Data provided: Begin

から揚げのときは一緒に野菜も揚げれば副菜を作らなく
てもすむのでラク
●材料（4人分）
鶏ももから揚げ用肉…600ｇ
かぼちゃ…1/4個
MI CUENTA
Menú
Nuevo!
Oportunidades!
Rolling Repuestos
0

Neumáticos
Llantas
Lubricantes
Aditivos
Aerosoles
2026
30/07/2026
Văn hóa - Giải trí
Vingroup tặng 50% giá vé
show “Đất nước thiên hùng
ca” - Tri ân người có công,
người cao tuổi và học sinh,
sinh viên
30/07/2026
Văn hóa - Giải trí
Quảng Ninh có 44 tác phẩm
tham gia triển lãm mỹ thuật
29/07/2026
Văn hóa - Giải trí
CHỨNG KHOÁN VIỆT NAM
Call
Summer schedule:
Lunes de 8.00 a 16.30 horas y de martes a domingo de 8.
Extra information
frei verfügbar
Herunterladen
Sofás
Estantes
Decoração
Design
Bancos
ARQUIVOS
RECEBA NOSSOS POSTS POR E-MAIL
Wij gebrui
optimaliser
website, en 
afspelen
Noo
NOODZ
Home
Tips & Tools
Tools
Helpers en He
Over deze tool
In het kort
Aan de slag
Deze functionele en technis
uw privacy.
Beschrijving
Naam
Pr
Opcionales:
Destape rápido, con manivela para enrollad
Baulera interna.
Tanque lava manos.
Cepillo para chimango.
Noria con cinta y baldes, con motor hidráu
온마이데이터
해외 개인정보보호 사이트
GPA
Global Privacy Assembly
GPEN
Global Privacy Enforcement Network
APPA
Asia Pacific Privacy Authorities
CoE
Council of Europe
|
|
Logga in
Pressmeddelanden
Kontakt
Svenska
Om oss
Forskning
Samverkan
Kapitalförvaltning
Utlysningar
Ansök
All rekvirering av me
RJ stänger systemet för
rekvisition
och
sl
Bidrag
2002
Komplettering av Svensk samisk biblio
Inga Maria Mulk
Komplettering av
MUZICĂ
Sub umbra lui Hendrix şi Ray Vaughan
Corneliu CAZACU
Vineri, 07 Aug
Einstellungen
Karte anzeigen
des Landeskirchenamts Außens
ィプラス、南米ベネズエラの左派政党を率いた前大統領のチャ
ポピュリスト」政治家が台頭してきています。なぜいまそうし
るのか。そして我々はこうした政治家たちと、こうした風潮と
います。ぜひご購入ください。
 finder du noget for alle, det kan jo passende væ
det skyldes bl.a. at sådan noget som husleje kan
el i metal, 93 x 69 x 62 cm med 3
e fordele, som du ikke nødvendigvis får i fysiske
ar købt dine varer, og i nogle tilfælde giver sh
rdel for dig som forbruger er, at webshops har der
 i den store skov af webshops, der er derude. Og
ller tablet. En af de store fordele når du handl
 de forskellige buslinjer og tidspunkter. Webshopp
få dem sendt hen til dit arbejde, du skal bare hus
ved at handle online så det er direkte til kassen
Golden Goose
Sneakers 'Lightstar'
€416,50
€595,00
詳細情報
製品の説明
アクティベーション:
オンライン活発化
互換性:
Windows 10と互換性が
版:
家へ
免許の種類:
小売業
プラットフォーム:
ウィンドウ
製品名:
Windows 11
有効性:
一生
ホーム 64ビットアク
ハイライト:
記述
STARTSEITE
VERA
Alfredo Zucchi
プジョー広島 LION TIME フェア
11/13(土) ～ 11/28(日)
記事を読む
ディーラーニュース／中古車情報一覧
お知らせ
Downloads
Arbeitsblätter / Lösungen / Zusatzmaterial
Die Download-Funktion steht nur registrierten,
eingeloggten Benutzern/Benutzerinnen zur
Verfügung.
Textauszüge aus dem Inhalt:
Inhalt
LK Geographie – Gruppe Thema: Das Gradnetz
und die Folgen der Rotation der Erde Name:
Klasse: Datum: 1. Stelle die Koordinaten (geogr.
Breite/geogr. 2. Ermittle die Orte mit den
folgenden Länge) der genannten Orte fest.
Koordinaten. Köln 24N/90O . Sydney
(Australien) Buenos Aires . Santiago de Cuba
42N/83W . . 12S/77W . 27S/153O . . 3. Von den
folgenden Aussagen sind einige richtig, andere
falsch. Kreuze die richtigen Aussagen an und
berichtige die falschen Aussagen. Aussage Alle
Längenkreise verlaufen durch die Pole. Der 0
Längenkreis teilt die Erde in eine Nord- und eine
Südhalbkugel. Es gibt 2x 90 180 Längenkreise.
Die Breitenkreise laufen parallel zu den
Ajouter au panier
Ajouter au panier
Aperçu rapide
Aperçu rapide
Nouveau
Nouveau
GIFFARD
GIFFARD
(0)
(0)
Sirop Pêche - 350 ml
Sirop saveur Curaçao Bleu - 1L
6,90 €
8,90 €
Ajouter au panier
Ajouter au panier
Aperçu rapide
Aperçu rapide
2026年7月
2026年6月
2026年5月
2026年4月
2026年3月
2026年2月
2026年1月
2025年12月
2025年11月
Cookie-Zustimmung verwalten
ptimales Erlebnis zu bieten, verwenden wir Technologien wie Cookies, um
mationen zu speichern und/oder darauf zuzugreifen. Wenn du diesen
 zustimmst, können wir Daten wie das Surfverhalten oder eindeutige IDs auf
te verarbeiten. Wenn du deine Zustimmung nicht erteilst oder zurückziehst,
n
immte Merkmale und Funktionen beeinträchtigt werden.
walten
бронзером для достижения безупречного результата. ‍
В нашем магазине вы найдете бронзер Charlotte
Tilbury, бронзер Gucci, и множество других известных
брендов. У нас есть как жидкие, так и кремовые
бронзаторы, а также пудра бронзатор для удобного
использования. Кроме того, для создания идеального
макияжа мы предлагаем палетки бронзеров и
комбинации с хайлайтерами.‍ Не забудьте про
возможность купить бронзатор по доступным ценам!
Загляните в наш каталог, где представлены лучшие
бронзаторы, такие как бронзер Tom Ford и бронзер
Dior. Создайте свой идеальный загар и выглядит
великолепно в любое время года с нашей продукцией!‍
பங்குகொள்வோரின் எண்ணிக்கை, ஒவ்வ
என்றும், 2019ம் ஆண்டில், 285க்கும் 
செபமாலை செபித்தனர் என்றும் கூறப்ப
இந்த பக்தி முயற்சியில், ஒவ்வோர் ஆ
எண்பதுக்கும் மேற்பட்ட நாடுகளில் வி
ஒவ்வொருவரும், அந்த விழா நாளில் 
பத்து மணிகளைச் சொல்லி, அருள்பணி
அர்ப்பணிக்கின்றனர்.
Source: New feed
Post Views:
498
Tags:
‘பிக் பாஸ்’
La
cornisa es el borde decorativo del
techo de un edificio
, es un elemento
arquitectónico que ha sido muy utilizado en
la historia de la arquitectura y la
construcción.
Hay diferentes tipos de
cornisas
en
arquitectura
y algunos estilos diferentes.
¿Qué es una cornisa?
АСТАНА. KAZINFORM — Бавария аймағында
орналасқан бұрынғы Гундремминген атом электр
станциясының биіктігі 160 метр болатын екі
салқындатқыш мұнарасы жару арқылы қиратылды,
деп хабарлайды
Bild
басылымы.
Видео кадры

Data provided: End

■ **Task description**: Each line above that contains the string "diferentes" should be copied.

■ **Result of the exercise**:
Hay diferentes tipos de
y algunos estilos diferentes.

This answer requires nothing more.